5. **Drupal 11 vs Drupal 10 distinction** — While the dataset targets Drupal 11 exclusively, the underlying base model has substantial Drupal 7/8/9 pretraining priors. The contamination gate (tier 17 negative examples) holds at 100% on the exam, but in long-form generation some D7-era patterns may surface. Always validate generated Drupal code against the actual D11 API.

## Recommended use cases

**Strong fit:**
- Generating Drupal 11 module scaffolds with accessibility baked in
- Writing Playwright + axe-core / Alfa test files for agency sites
- Drafting Python utility scripts for accessibility audits (PDF text layer detection, alt text auditing, heading hierarchy)
- Explaining WCAG 2.2 success criteria to non-technical content editors
- Drush 12 natural-language to command translation (with verification)

**Use with caution:**
- Contrast ratio calculations (verify with a deterministic checker)
- Drush command flags (verify against `drush help <command>`)
- Drupal 8/9 maintenance (this model is Drupal 11-targeted)

**Not designed for:**
- General-purpose coding outside the trained domains
- Production-critical accessibility certification without human review
- Handling sensitive citizen data in prompts

## Roadmap

| Version | Target | Focus |
|---|---|---|
| **v0.9.0** | **shipped** | Initial release, baselines published, ship gate intentionally below 80% with documented limitations |
| v0.9.5 | ~6 weeks | Drush flag validation pass, contrast hex-pair expansion, SC 2.5.8 exception coverage |
| v1.0.0 | ~10 weeks | All v0.9.0 limitations addressed, ≥85% on the 30Q exam |

The CRAFTED℠ methodology means each version uses real-world exam failures and user-reported issues as the correction stream for the next training cycle.
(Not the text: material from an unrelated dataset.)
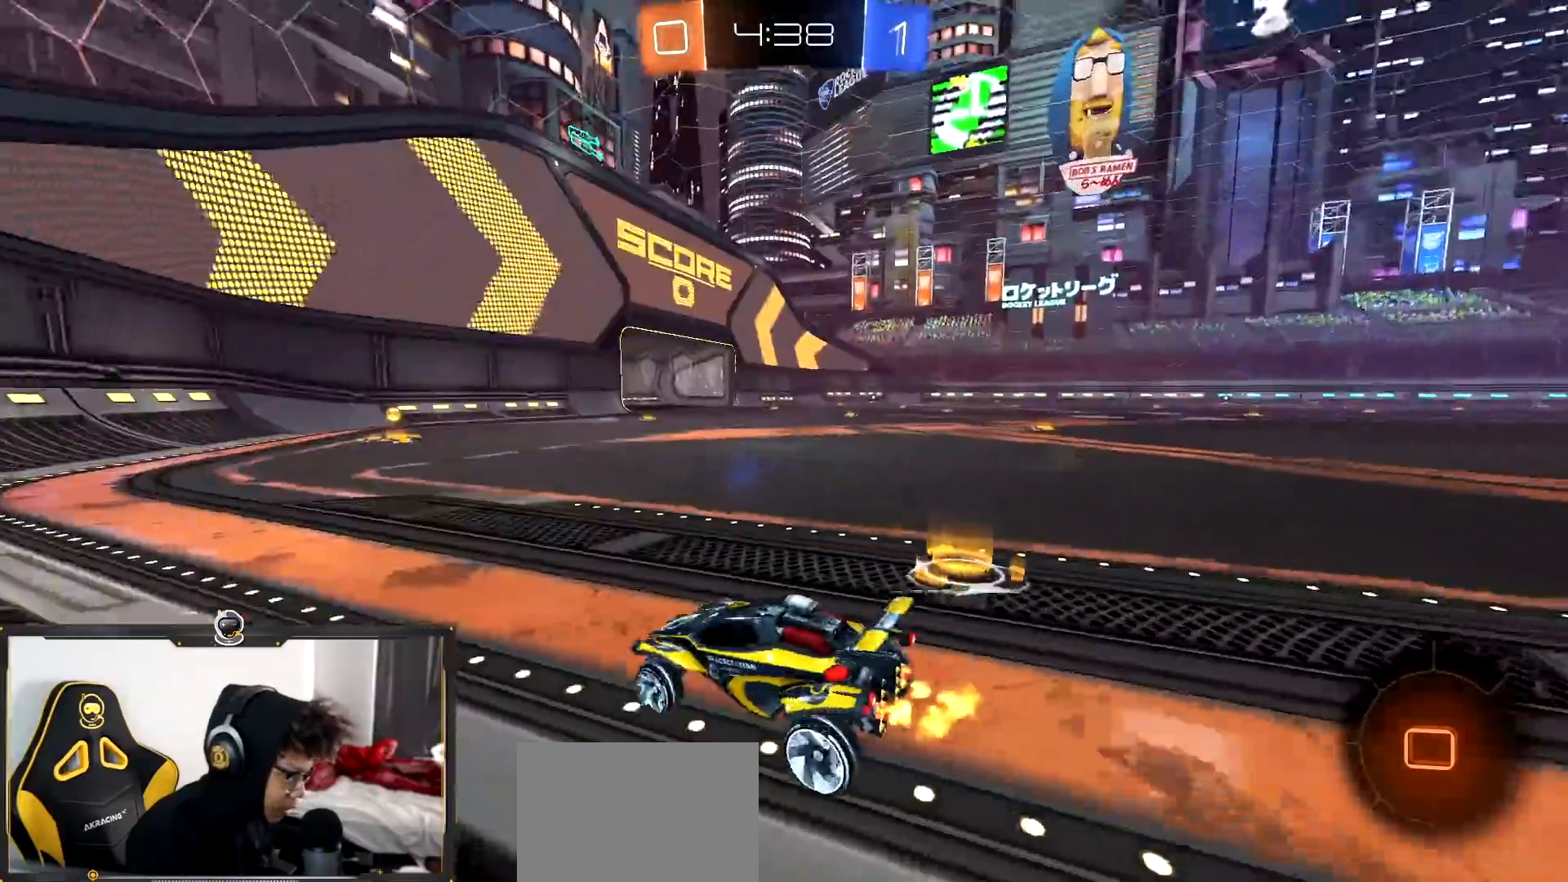
{"buttons": ["R2"], "left_stick": "center", "right_stick": "center", "events": [[84, "R1", "down"], [201, "right_stick", "center"], [251, "left_stick", "center"], [301, "R1", "up"], [351, "left_stick", "left"], [418, "left_stick", "center"]]}
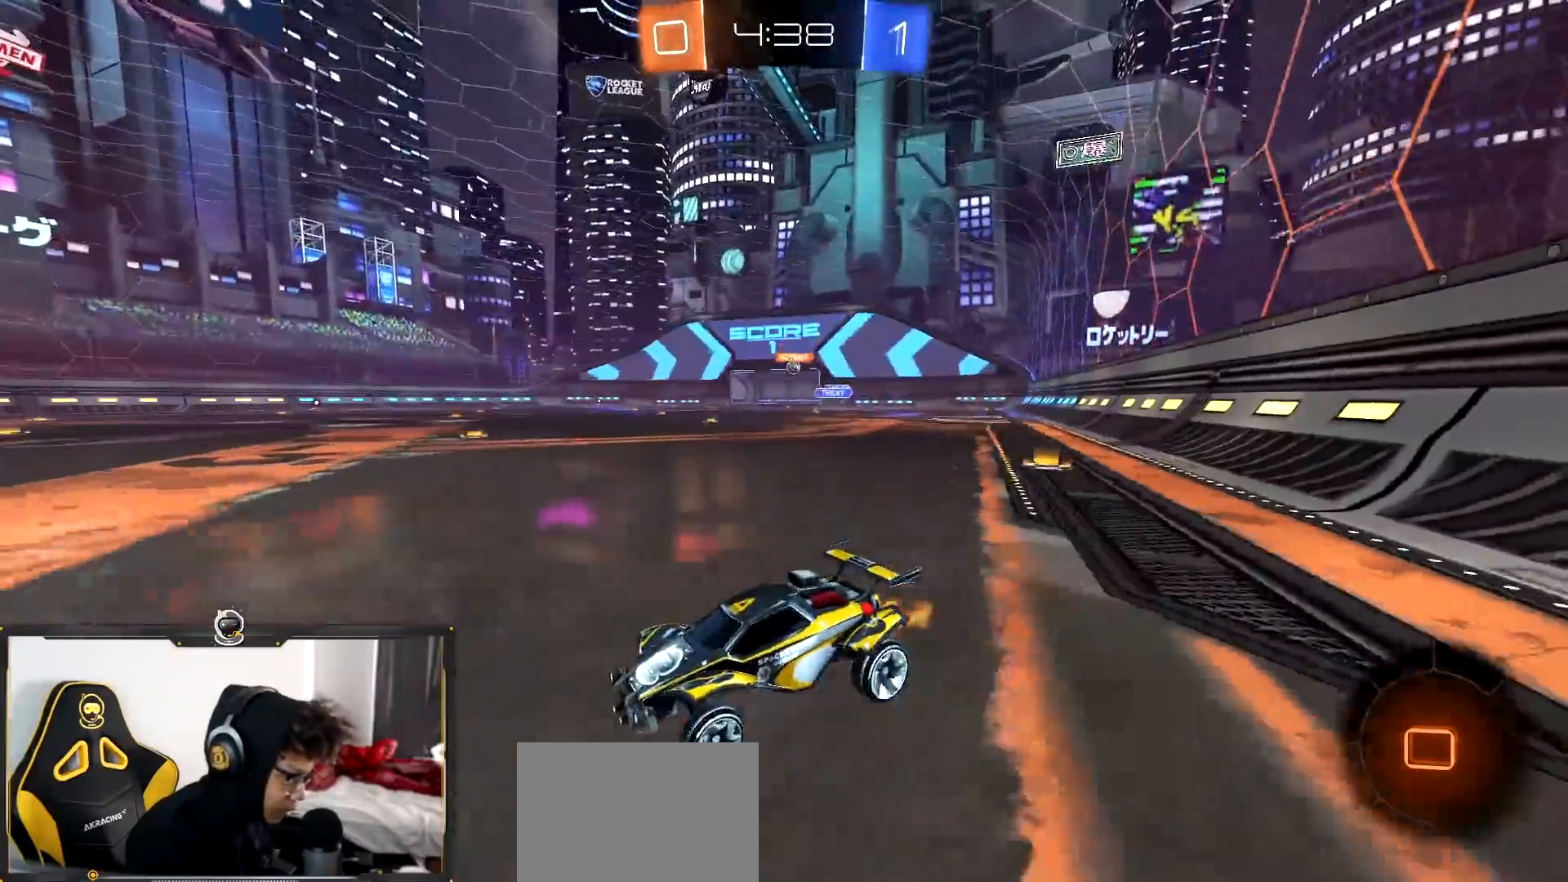
{"buttons": ["R1", "R2"], "left_stick": "right", "right_stick": "center", "events": [[17, "left_stick", "right"], [217, "L1", "down"], [250, "R1", "down"], [317, "L1", "up"]]}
The v1.0 release will include an expanded 60-question exam.

## Reproducibility

This release is reproducible end-to-end from the public artifacts:

- **Dataset:** [`rockypod/a11y-public-coder-dataset`](https://huggingface.co/datasets/rockypod/a11y-public-coder-dataset) or `dataset/` in this repo
- **Training pipeline:** [`train.py`](train.py) in this repo
- **Evaluation exam:** [`exam/a11y-30q.md`](exam/a11y-30q.md)
- **Exam runner:** [`exam/run_exam.py`](exam/run_exam.py)
- **Per-question grading results:** [`exam/baselines/`](exam/baselines/) and [`exam/trained/`](exam/trained/)

## Citation

```bibtex
@misc{a11y-public-coder-v0.9.0,
  author       = {RockyPod},
  title        = {a11y-public-coder: An open-source accessibility coding assistant for the public sector},
  year         = {2026},
  publisher    = {Hugging Face},
  howpublished = {\url{https://huggingface.co/rockypod/a11y-public-coder-4b}},
}
```

## Acknowledgments

- Base models: [Qwen team](https://github.com/QwenLM) — `Qwen3-4B` and `Qwen3-14B` are MIT-licensed open weights
- Accessibility tooling: [Deque axe-core](https://github.com/dequelabs/axe-core), [Siteimprove Alfa](https://github.com/Siteimprove/alfa)
- Web standards: [W3C WAI](https://www.w3.org/WAI/) for the WCAG 2.2 specification and Understanding documents
- Training infrastructure: [Unsloth](https://github.com/unslothai/unsloth), [llama.cpp](https://github.com/ggerganov/llama.cpp), [Ollama](https://ollama.com/)

## License

MIT. See [LICENSE](LICENSE) for full text. Free for any use including commercial, including by government agencies.